Looking ahead, private banking firms in the BRICS region should prioritise developing intra-BRICS wealth-corridor services that enable clients to invest and transfer wealth seamlessly between member states through integrated advisory and treasury infrastructure. Embracing digital asset and fintech integration, including tokenised assets, blockchain-enabled custody, and embedded wealth and treasury workflows, will further enhance differentiation. Additionally, infrastructure-backed investment advisory represents a major opportunity, as the region’s significant infrastructure spending allows private banks to design services linked to real-asset exposure, local credit provision, and long-term wealth planning. Firms that capitalise on these frameworks will be well positioned to capture a disproportionate share of the region’s projected growth.

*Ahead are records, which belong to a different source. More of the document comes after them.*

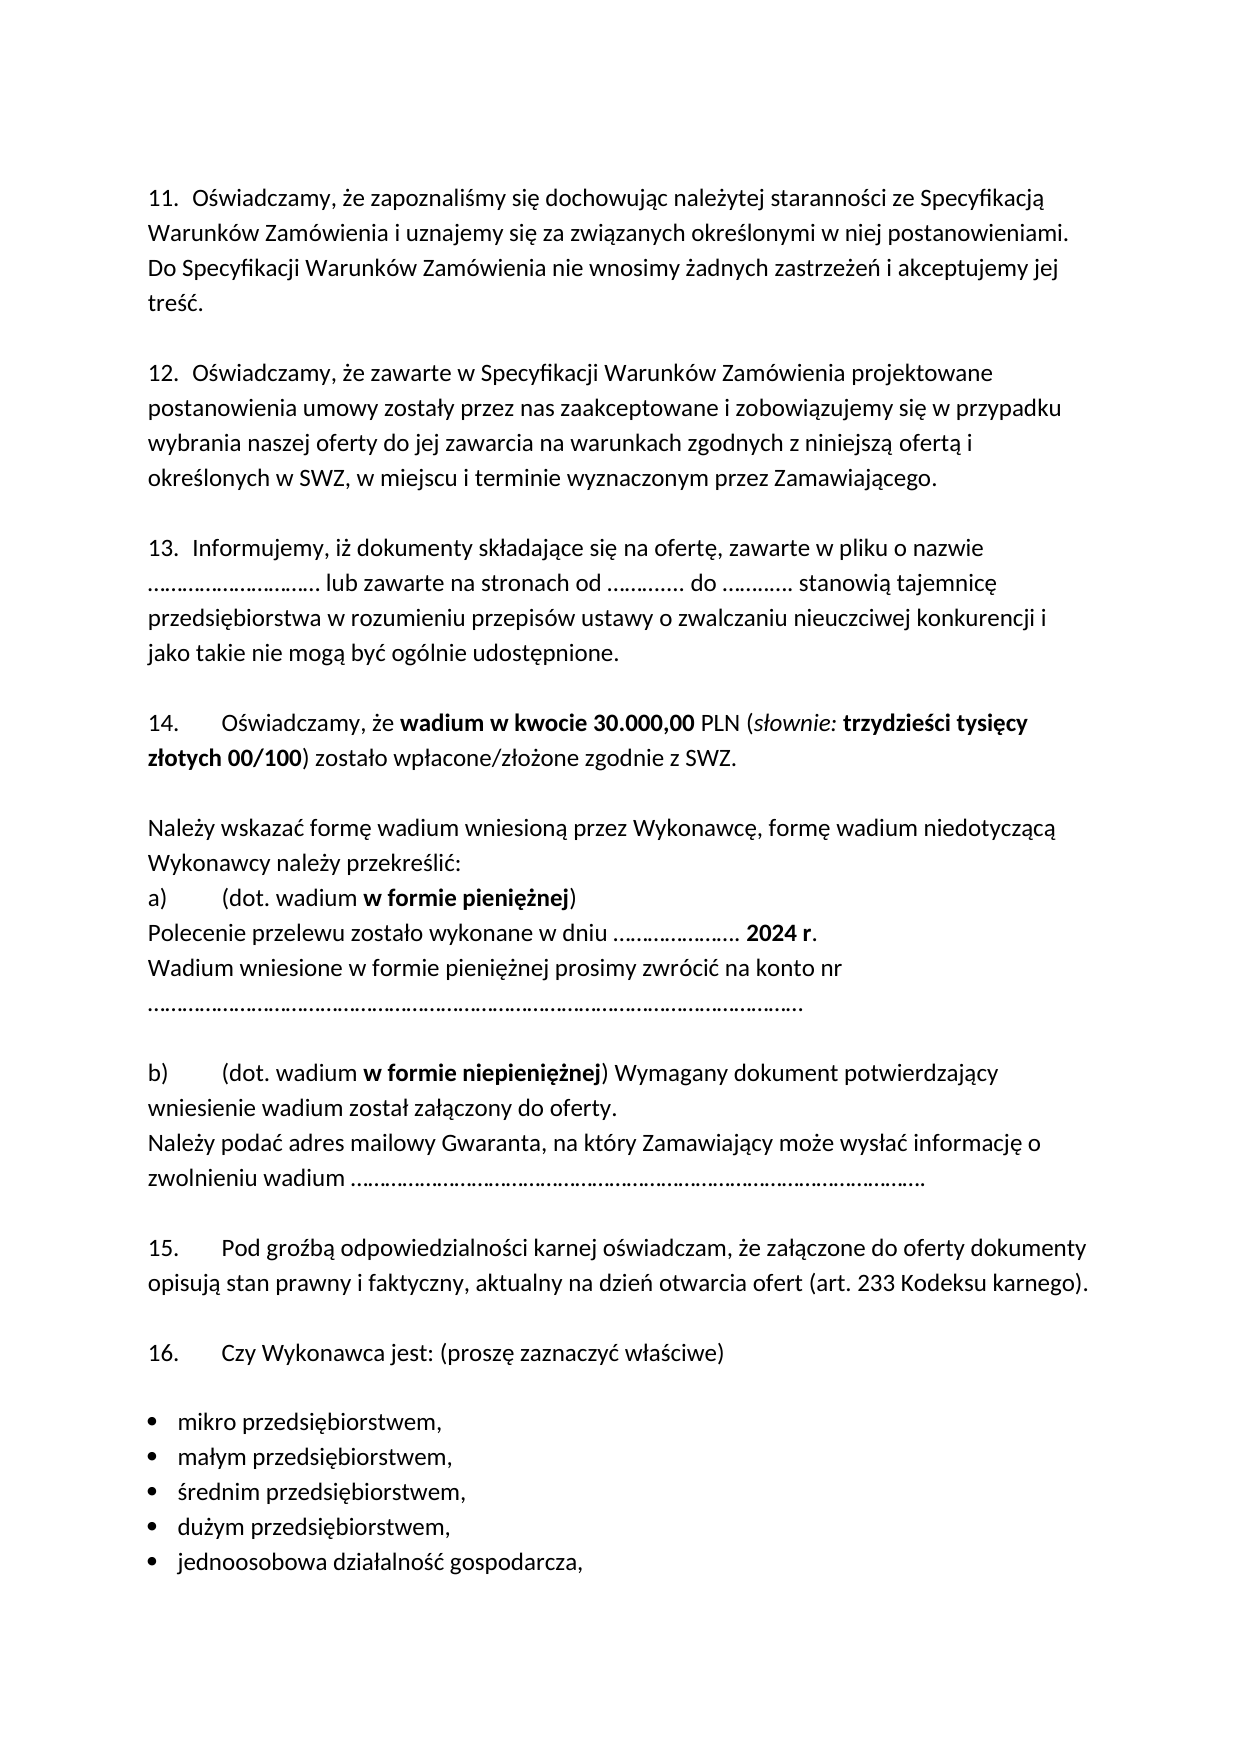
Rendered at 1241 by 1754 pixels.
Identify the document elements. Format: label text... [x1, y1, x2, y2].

list mikro przedsiębiorstwem, [148, 1406, 1093, 1436]
list Informujemy, iż dokumenty składające się na ofertę, zawarte w pliku o nazwie ………………………… lub zawarte na stronach od ……….... do ……..…. stanowią tajemnicę przedsiębiorstwa w rozumieniu przepisów ustawy o zwalczaniu nieuczciwej konkurencji i jako takie nie mogą być ogólnie udostępnione. [148, 533, 1093, 668]
list Należy podać adres mailowy Gwaranta, na który Zamawiający może wysłać informację o zwolnieniu wadium ………………………………………………………………………………………. [148, 1128, 1093, 1193]
list małym przedsiębiorstwem, [148, 1441, 1093, 1471]
text Polecenie przelewu zostało wykonane w dniu …………………. 2024 r. Wadium wniesione w formie pieniężnej prosimy zwrócić na konto nr …………………………………………………………………………………………………… [148, 918, 1093, 1018]
list Pod groźbą odpowiedzialności karnej oświadczam, że załączone do oferty dokumenty opisują stan prawny i faktyczny, aktualny na dzień otwarcia ofert (art. 233 Kodeksu karnego). [148, 1233, 1093, 1298]
list Oświadczamy, że zawarte w Specyfikacji Warunków Zamówienia projektowane postanowienia umowy zostały przez nas zaakceptowane i zobowiązujemy się w przypadku wybrania naszej oferty do jej zawarcia na warunkach zgodnych z niniejszą ofertą i określonych w SWZ, w miejscu i terminie wyznaczonym przez Zamawiającego. [148, 358, 1093, 493]
list średnim przedsiębiorstwem, [148, 1476, 1093, 1506]
list jednoosobowa działalność gospodarcza, [148, 1546, 1093, 1576]
list (dot. wadium w formie pieniężnej) [148, 883, 1093, 913]
list Oświadczamy, że zapoznaliśmy się dochowując należytej staranności ze Specyfikacją Warunków Zamówienia i uznajemy się za związanych określonymi w niej postanowieniami. Do Specyfikacji Warunków Zamówienia nie wnosimy żadnych zastrzeżeń i akceptujemy jej treść. [148, 183, 1093, 318]
list Oświadczamy, że wadium w kwocie 30.000,00 PLN (słownie: trzydzieści tysięcy złotych 00/100) zostało wpłacone/złożone zgodnie z SWZ. [148, 708, 1093, 773]
list Należy wskazać formę wadium wniesioną przez Wykonawcę, formę wadium niedotyczącą Wykonawcy należy przekreślić: [148, 813, 1093, 878]
list (dot. wadium w formie niepieniężnej) Wymagany dokument potwierdzający wniesienie wadium został załączony do oferty. [148, 1058, 1093, 1123]
list Czy Wykonawca jest: (proszę zaznaczyć właściwe) [148, 1338, 1093, 1368]
list dużym przedsiębiorstwem, [148, 1511, 1093, 1541]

The competitive dynamics within the BRICS private banking market are evolving from product-centric competition to platform orchestration and regional service networks. A leading institution, ICICI Bank Private Banking (India), is scaling its regional advisory footprint for wealthy clients, emphasising cross-border investment access and digital advisory platforms. Private banks across Brazil, China and South Africa are likewise pursuing strategies including segmentation, digital platform deployment, and regional ecosystem partnerships. Winning firms will be those that seamlessly integrate wealth & investment management, estate & legacy planning, credit & lending services, philanthropy & advisory and banking & treasury into unified, scalable platforms across multiple BRICS jurisdictions.